Most people go wrong in two places:
- They have unrealistic expectations
- They’re looking for the secret edge
Now… don’t get me wrong. It’s good to have lofty goals and an edge can mean the difference between success and failure.
But think about the specific example of fitness.
Everyone and his brother gets in their head that they want to look like Arnold, be as strong as a powerlifter and be able to beat everyone at hula hooping or whatever the current fad sport is.
In reality, they’re never going to get that far. Nobody really looks like Arnold and unless you’re willing to go the real distance by injecting steroids, dedicating your life to fitness and dialling down all the other stuff, you’re not going to either.
So that’s where people go wrong.
The second place is that they think that to get an approximation, they need to compensate for the fact they’re not injecting steroids and dedicating their life to it. So you get guys eating chicken and broccoli six times a day and popping all kinds of over the counter supplements.
And in the end, they look nothing like their goal target.
In almost every case, they’d have been better off just picking an exercise regime, getting a slightly clean diet, revising their expectations to a healthy yet attractive shape, and getting on with life.
Keep it simple, make it easy to win.
Back To Business
I saw another forum thread about getting clients, and it’s one of those things that people ask me about quite regularly.
And I struggled for years getting clients, so I understand.
You’re making it too difficult for yourself.
If you are on this site, you know it’s all about copywriting. We’re selling with words.
So it stands to reason that if you’ve read the archives, you know how to sell yourself and what to sell yourself.
So don’t make it any more difficult than it has to be.
Find someone who wants what you’re selling and sell it to them.
If you can’t do that, then you need to learn the fundamentals more fully.
So in the forum thread I saw today, it devolved into complexities really quickly.
This shouldn’t be the way.
If you have something that people really want and you can offer it to them, what more is there to do?
People were talking about getting the right mix of personal brand authority and talking about the customer and all sorts of other weird stuff…
Too difficult.
You should be writing simple emails to people.
“Hi. I’m Bill. I looked at your business and thought you could do with my services. Here’s what I offer. Last time I worked with someone I had this result. My expectations for working with you would be higher. If you’d like to know more, contact me.”
It doesn’t need to be more complicated than that.

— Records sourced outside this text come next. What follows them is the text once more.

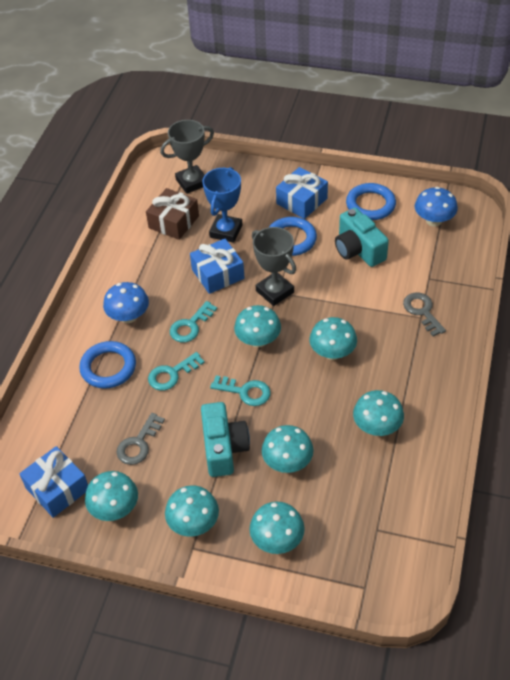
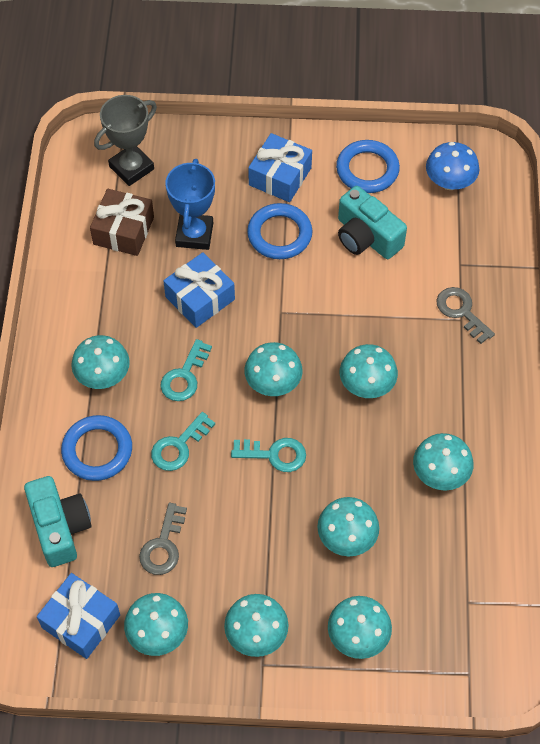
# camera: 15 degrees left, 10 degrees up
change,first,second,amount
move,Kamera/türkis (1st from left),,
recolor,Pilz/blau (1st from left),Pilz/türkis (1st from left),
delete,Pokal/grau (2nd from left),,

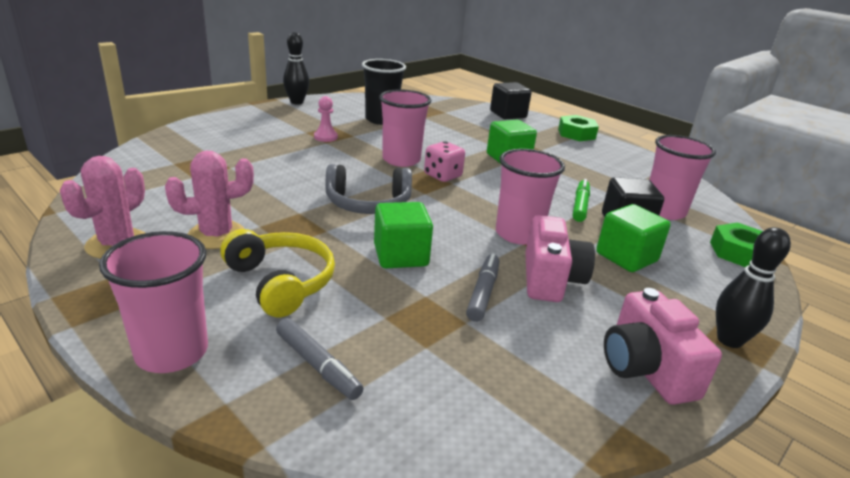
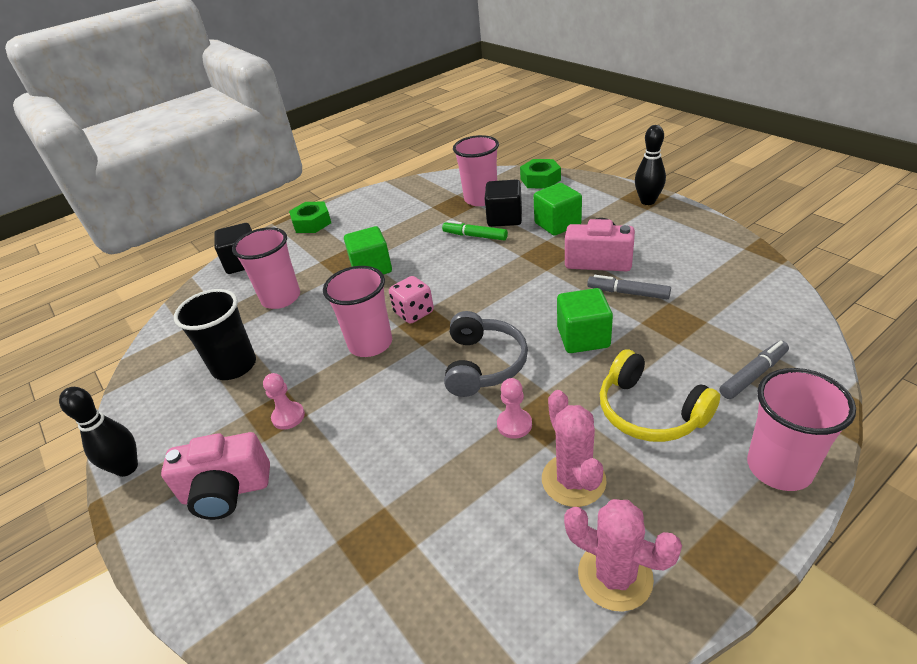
# camera: 75 degrees left, 10 degrees up
change,first,second,amount
move,Kamera/rosa (2nd from left in the first image),Kamera/rosa (1st from left),
move,Becher/rosa (3rd from left in the first image),Becher/rosa (1st from left),
insert,,Bauer/rosa (2nd from left),
rotate,Kopfhörer/gelb,,105 degrees counterclockwise

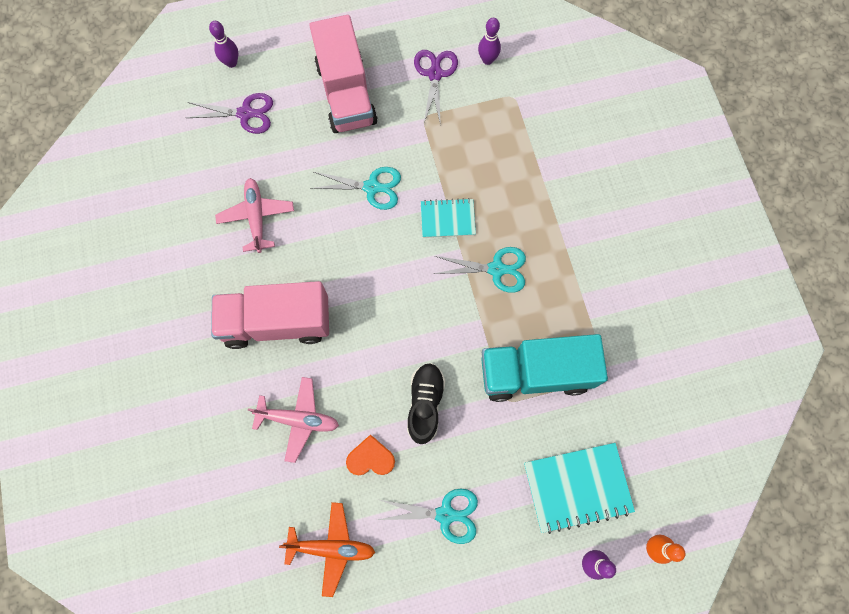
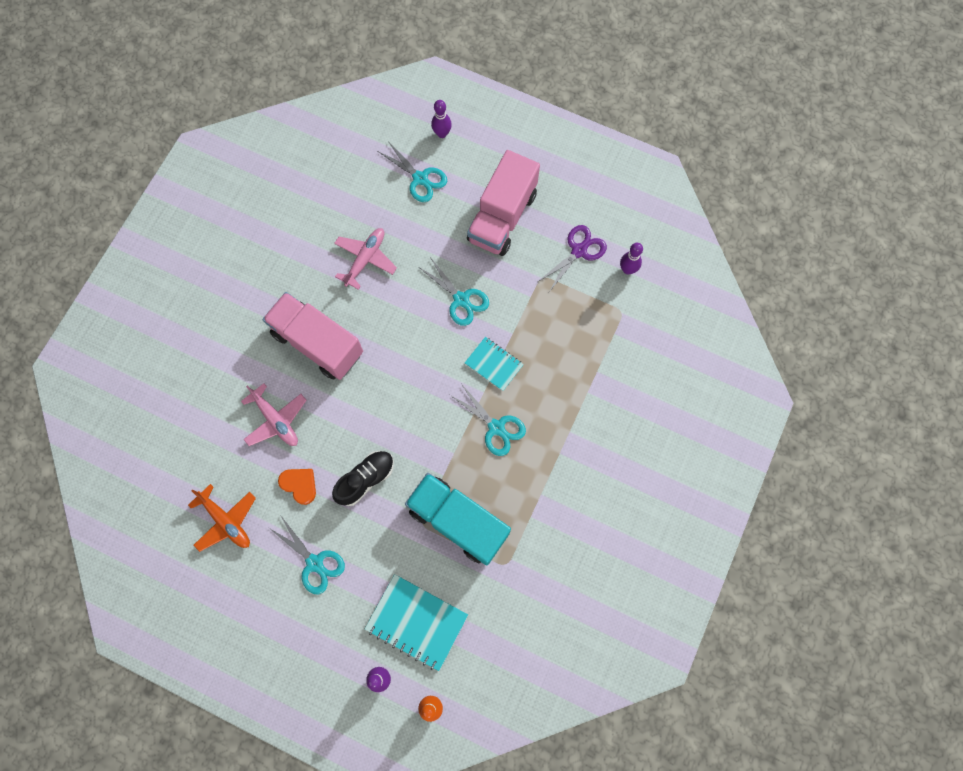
# camera: 40 degrees right, 0 degrees up
change,first,second,amount
recolor,Schere/lila (1st from left),Schere/türkis (2nd from left),

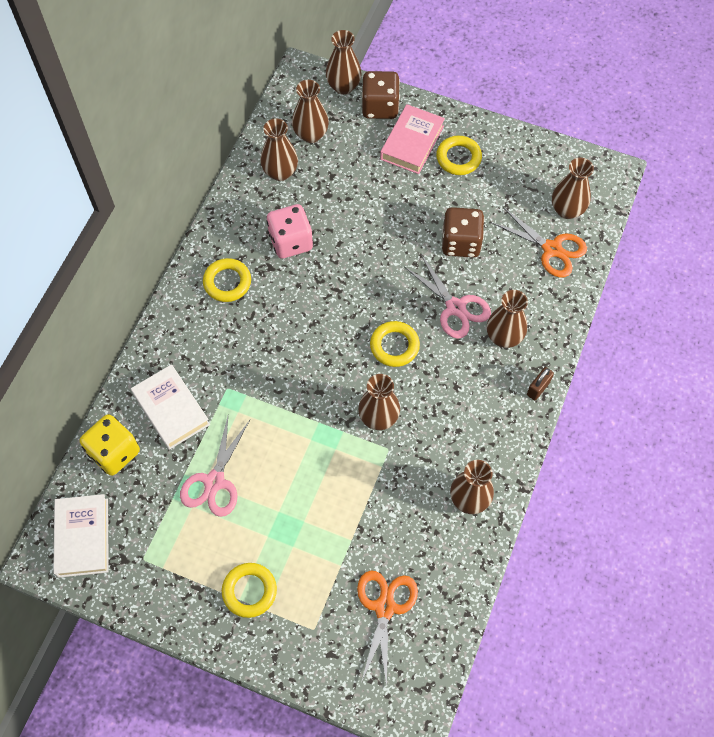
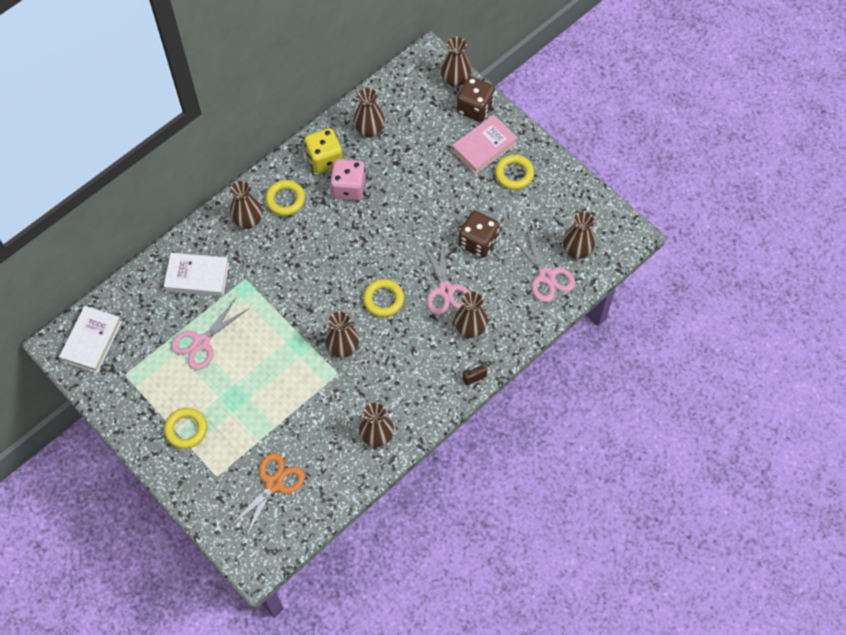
# camera: 25 degrees right, 0 degrees up
change,first,second,amount
rotate,Buch/weiß (2nd from left),,75 degrees counterclockwise
move,Vase/braun (2nd from left in the first image),Vase/braun (1st from left),
move,Spielwürfel/gelb,,
recolor,Schere/orange (2nd from left),Schere/rosa (3rd from left),

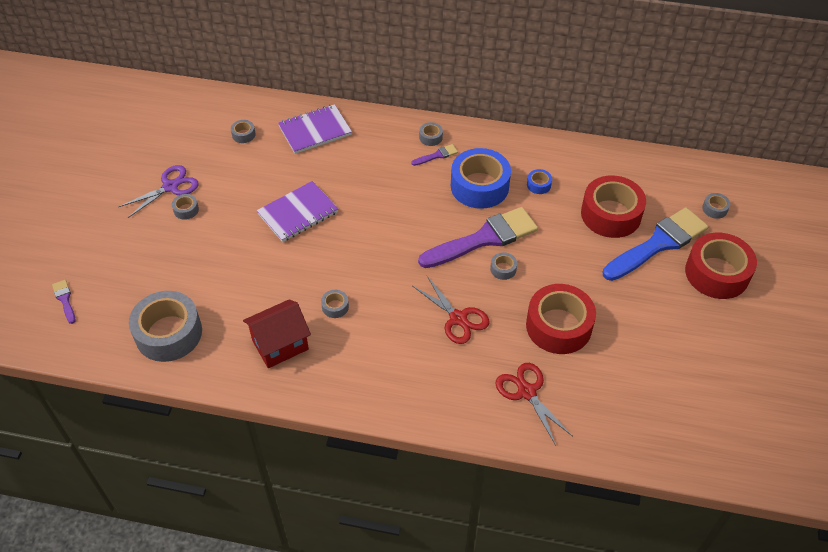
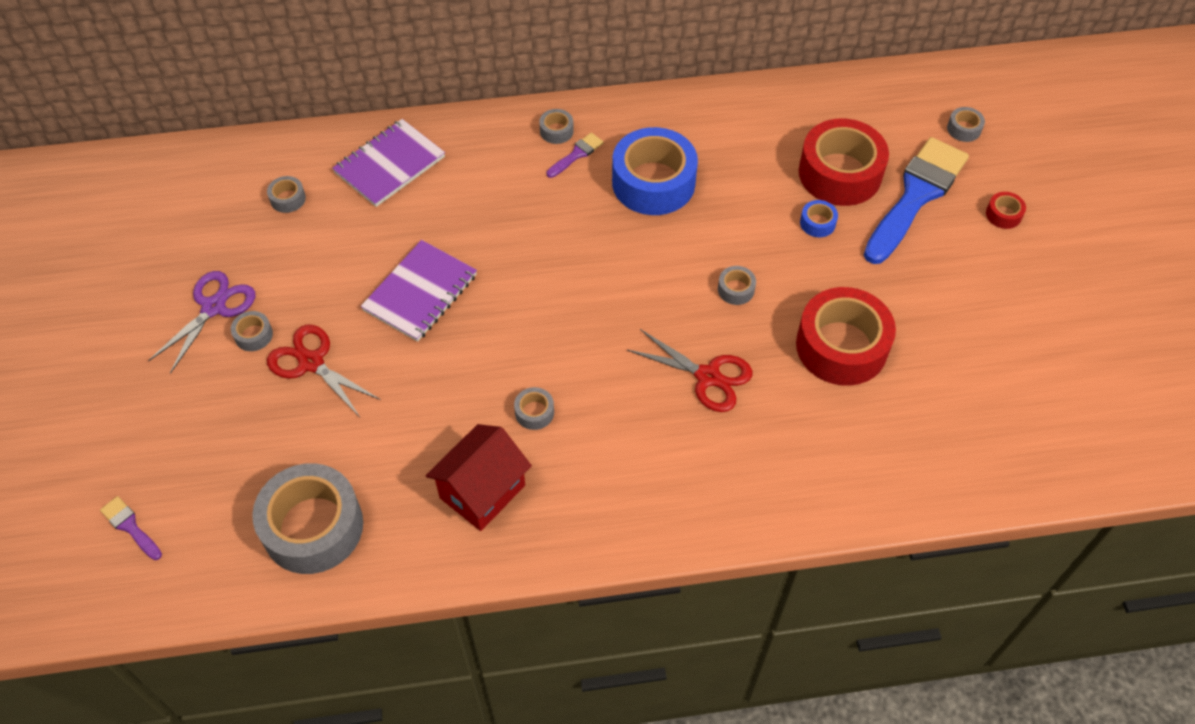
# camera: 20 degrees left, 5 degrees up
change,first,second,amount
move,Schere/rot (2nd from left in the first image),Schere/rot (1st from left),
move,Klebeband/blau (2nd from left),,
resize,Klebeband/rot (3rd from left),,x0.42
delete,Pinsel/lila (3rd from left),,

If it is more complicated than that, then you’ve got something wrong:
- You aren’t selling as you need to be
- You have picked the wrong customer
- The service you’re offering is wrong
Luckily, those three things are easily corrected.
Final Thoughts
People don’t talk about angles nearly enough, and when they do, they think they’re some magical thing that’ll allow you to slip by a person and break all the rules.
You’re not looking for an angle, you’re looking for a magic power.
An angle isn’t magical. It’s taking the above equation and changing one of the elements (skill, customer, service) and providing something completely new.
The act of selling is still the same, and it’s still simple.
Find someone that wants something, find a way to give it to them, convince them that your solution will fix their problem.
Don’t make it harder than it has to be.